Celui-ci obéit avec une certaine curiosité.

C’était un des plus célèbres praticiens de cette époque, un homme vraiment amoureux de la science, qui ne répudiait aucun de ses mystères, et pour qui le hasard n’était que le pis-aller du doute.

Il appliqua le petit tampon sur l’artère, qui frémit, bouillonna, et ne laissa plus passer le sang que goutte à goutte.
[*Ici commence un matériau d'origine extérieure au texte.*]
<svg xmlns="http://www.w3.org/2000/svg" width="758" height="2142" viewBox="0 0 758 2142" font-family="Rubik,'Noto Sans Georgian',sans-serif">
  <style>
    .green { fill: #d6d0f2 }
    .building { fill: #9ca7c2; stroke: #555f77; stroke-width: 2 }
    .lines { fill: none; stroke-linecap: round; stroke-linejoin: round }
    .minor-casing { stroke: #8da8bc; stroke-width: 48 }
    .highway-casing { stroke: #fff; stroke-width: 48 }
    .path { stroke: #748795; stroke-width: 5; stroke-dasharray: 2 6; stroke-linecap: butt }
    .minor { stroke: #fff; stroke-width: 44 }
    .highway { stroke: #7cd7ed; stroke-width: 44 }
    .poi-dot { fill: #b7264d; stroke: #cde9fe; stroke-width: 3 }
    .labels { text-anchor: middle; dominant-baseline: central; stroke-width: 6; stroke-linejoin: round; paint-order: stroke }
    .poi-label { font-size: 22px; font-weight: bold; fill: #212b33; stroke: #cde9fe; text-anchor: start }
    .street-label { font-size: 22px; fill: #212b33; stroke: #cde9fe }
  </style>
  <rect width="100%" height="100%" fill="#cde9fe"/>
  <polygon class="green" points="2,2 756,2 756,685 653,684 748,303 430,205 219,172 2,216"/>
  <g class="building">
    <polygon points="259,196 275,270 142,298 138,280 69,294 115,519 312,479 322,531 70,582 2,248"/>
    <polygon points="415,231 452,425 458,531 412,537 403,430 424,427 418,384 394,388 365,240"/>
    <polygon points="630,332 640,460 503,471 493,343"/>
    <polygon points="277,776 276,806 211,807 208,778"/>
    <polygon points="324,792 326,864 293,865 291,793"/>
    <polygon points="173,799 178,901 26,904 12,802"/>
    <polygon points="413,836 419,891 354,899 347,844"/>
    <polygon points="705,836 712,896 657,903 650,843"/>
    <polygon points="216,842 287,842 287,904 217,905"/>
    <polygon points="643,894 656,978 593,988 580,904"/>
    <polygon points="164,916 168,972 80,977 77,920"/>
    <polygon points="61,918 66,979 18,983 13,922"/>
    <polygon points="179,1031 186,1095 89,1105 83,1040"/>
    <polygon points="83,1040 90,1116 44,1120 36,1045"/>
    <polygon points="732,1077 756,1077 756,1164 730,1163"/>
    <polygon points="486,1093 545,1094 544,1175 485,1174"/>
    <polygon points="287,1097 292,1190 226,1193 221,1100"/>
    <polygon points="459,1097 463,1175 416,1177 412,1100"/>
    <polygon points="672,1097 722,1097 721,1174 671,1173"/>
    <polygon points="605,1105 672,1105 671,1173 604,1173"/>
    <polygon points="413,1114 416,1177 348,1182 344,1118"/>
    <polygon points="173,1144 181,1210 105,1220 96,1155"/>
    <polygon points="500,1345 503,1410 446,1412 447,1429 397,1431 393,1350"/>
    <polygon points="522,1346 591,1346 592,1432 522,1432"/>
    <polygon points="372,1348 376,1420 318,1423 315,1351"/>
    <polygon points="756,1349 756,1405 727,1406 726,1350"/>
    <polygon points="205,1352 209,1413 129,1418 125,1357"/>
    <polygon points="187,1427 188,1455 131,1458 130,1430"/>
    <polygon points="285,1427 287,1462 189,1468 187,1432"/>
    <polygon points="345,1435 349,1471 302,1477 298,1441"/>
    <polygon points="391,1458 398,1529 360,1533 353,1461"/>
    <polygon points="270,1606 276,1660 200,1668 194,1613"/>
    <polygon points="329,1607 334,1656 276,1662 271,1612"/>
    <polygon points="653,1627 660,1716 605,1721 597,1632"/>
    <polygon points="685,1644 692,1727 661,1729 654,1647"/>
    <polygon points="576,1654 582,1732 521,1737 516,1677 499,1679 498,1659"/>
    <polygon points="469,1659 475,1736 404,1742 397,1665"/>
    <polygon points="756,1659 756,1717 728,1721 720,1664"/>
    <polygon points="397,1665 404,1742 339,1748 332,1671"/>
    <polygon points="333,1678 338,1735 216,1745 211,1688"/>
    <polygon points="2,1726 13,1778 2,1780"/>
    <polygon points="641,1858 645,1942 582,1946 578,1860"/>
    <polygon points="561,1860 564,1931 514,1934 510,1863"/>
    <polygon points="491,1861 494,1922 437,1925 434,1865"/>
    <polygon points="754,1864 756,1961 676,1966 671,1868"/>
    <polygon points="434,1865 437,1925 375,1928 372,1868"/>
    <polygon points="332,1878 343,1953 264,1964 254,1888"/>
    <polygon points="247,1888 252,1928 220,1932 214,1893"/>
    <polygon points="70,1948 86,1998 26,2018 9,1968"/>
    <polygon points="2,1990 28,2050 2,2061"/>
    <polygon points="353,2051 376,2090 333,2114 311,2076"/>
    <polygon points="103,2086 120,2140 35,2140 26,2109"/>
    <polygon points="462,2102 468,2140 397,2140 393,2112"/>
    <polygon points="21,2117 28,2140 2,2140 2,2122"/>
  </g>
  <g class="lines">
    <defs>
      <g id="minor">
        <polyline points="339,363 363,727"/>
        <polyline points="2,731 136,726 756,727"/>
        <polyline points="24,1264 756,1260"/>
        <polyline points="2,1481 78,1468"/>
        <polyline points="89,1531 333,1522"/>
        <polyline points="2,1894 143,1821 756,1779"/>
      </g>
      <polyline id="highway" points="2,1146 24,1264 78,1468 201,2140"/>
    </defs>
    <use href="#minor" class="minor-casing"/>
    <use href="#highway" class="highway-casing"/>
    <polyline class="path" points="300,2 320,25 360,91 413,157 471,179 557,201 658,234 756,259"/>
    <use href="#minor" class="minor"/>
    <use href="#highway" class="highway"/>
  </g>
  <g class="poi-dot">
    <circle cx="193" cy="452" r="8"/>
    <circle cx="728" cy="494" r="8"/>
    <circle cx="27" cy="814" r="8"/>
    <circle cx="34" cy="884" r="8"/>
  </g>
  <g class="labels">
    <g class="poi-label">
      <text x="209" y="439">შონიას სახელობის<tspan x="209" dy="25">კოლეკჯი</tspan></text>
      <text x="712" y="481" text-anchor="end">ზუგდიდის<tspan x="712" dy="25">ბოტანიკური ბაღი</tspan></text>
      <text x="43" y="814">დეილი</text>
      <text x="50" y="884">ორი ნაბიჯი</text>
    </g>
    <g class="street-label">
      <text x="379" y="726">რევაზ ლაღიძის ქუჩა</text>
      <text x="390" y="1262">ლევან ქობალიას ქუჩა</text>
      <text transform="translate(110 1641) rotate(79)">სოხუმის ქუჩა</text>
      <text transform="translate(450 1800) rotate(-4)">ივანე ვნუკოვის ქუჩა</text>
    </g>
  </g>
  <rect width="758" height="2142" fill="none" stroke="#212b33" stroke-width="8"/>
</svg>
Dès lors, il put lier l’artère avec la plus grande facilité.

Pour le coup, Balsamo obtint un véritable triomphe, et chacun lui demanda où il avait étudié et de quelle école il était.

— Je suis un médecin allemand de l’école de Gœttingue, dit-il, et j’ai fait la découverte que vous voyez. Je désire cependant, messieurs et chers confrères, que cette découverte demeure encore un secret, car j’ai grand-peur du fagot, et le parlement de Paris se déciderait peut-être à juger encore une fois pour le plaisir de condamner un sorcier au feu.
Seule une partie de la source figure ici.